Unindo erudito e popular

É deliciosa e informativa a leitura do livro Diogo Pacheco, um maestro para todos, de Alfredo Sternheim, editado pela Imesp na coleção Aplauso em 2010.  Um episódio, acontecido num concerto ao ar livre num estádio de futebol em Presidente Prudente, dá a medida de quem era Diogo Pacheco. Sternhein escreve: “Mais de dez mil pessoas pela primeira vez assistiam a uma apresentação de orquestra sinfônica. Quando entrou em cena, Diogo ouviu gargalhadas, achou até que a calça estivesse rasgada. Os risos prosseguiam, misturados a vaias.
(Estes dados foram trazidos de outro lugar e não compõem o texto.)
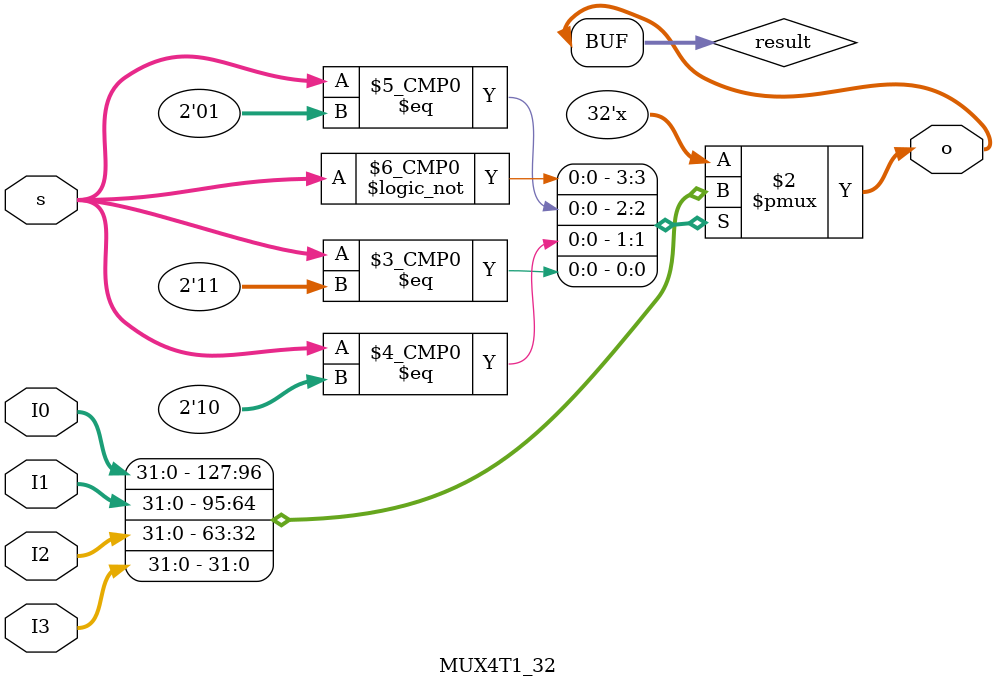
<source format=v>
`timescale 1ns / 1ps


module MUX4T1_32(
    input [1:0] s,
    input [31:0] I0,
    input [31:0] I1,
    input [31:0] I2,
    input [31:0] I3,
    output [31:0] o
    );
    reg [31:0] result;
    always @(*)
        case(s)
            2'b00: result = I0;
            2'b01: result = I1;    
            2'b10: result = I2;
            2'b11: result = I3;          
        endcase 
     assign o = result;   
endmodule

</source>
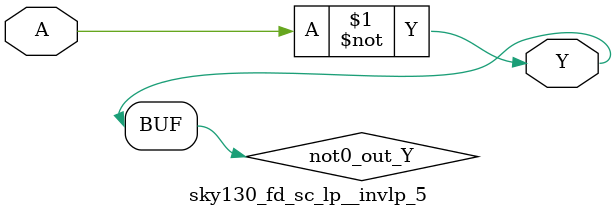
<source format=v>
module sky130_fd_sc_lp__invlp_5 (
    Y,
    A
);
    output Y;
    input  A;
    wire not0_out_Y;
    not not0 (not0_out_Y, A              );
    buf buf0 (Y         , not0_out_Y     );
endmodule
</source>
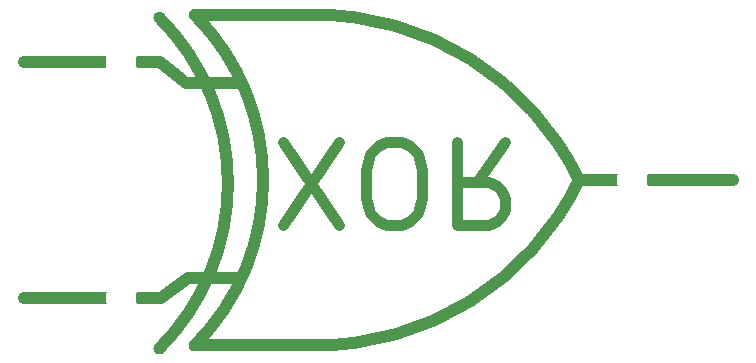
<source format=gbr>
%TF.GenerationSoftware,KiCad,Pcbnew,7.0.8*%
%TF.CreationDate,2024-03-12T18:50:45-04:00*%
%TF.ProjectId,XORgate,584f5267-6174-4652-9e6b-696361645f70,rev?*%
%TF.SameCoordinates,Original*%
%TF.FileFunction,Legend,Bot*%
%TF.FilePolarity,Positive*%
%FSLAX46Y46*%
G04 Gerber Fmt 4.6, Leading zero omitted, Abs format (unit mm)*
G04 Created by KiCad (PCBNEW 7.0.8) date 2024-03-12 18:50:45*
%MOMM*%
%LPD*%
G01*
G04 APERTURE LIST*
%ADD10C,1.000000*%
%ADD11C,0.960000*%
%ADD12O,2.600000X2.100000*%
G04 APERTURE END LIST*
D10*
X129473009Y-119253999D02*
G75*
G03*
X129473009Y-91254001I-13999999J13999999D01*
G01*
X129500000Y-115000000D02*
X127750000Y-115000000D01*
X131750000Y-96750000D02*
X136000000Y-96750000D01*
X164999998Y-105000001D02*
G75*
G03*
X142500000Y-91000000I-22301538J-10761399D01*
G01*
X131750000Y-96750000D02*
X129500000Y-95000000D01*
X127750000Y-95000000D02*
X129500000Y-95000000D01*
X168250000Y-105000000D02*
X165000000Y-105000000D01*
X118000000Y-115000000D02*
X125000000Y-115000000D01*
X142500000Y-119000002D02*
G75*
G03*
X165000000Y-105000000I198460J24761402D01*
G01*
X132451010Y-119000000D02*
X142500000Y-119000000D01*
X129625000Y-115000000D02*
X131875000Y-113250000D01*
X132451010Y-91000000D02*
X142500000Y-91000000D01*
X132451009Y-118999999D02*
G75*
G03*
X132451009Y-91000001I-13999999J13999999D01*
G01*
X131875000Y-113250000D02*
X136000000Y-113250000D01*
X124750000Y-95000000D02*
X118000000Y-95000000D01*
X178000000Y-105000000D02*
X171000000Y-105000000D01*
D11*
X139945714Y-108833080D02*
X144639047Y-101793080D01*
X144639047Y-108833080D02*
X139945714Y-101793080D01*
X148661904Y-108833080D02*
X150002857Y-108833080D01*
X150002857Y-108833080D02*
X150673333Y-108497842D01*
X150673333Y-108497842D02*
X151343809Y-107827366D01*
X151343809Y-107827366D02*
X151679047Y-106486414D01*
X151679047Y-106486414D02*
X151679047Y-104139747D01*
X151679047Y-104139747D02*
X151343809Y-102798795D01*
X151343809Y-102798795D02*
X150673333Y-102128319D01*
X150673333Y-102128319D02*
X150002857Y-101793080D01*
X150002857Y-101793080D02*
X148661904Y-101793080D01*
X148661904Y-101793080D02*
X147991428Y-102128319D01*
X147991428Y-102128319D02*
X147320952Y-102798795D01*
X147320952Y-102798795D02*
X146985714Y-104139747D01*
X146985714Y-104139747D02*
X146985714Y-106486414D01*
X146985714Y-106486414D02*
X147320952Y-107827366D01*
X147320952Y-107827366D02*
X147991428Y-108497842D01*
X147991428Y-108497842D02*
X148661904Y-108833080D01*
X158719047Y-101793080D02*
X156372380Y-105145461D01*
X154696190Y-101793080D02*
X154696190Y-108833080D01*
X154696190Y-108833080D02*
X157378095Y-108833080D01*
X157378095Y-108833080D02*
X158048571Y-108497842D01*
X158048571Y-108497842D02*
X158383809Y-108162604D01*
X158383809Y-108162604D02*
X158719047Y-107492128D01*
X158719047Y-107492128D02*
X158719047Y-106486414D01*
X158719047Y-106486414D02*
X158383809Y-105815938D01*
X158383809Y-105815938D02*
X158048571Y-105480699D01*
X158048571Y-105480699D02*
X157378095Y-105145461D01*
X157378095Y-105145461D02*
X154696190Y-105145461D01*
%LPC*%
D12*
%TO.C,D2*%
X126250000Y-115000000D03*
%TD*%
%TO.C,D3*%
X169500000Y-105000000D03*
%TD*%
%TO.C,D1*%
X126250000Y-95000000D03*
%TD*%
%LPD*%
M02*

</source>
Ele resolveu agir: 'Peguei o microfone e dei um berro. ‘Vocês estão acostumados à música popular, que permite mexer com seu corpo, seus gritos. Mas agora vou tocar uma música que mexe com a sensibilidade de vocês e tem que ser ouvida com respeito. Se ficarem quietinhos, vocês vão dar espaço para que essa música entre em vocês. Portanto, silêncio’. Nunca, nem no Municipal, ouvi um silêncio tão sepulcral como aquele'.”

O sepultamento de Diogo Pacheco será nesta quarta, às 16h, no Cemitério da Consolação, em São Paulo.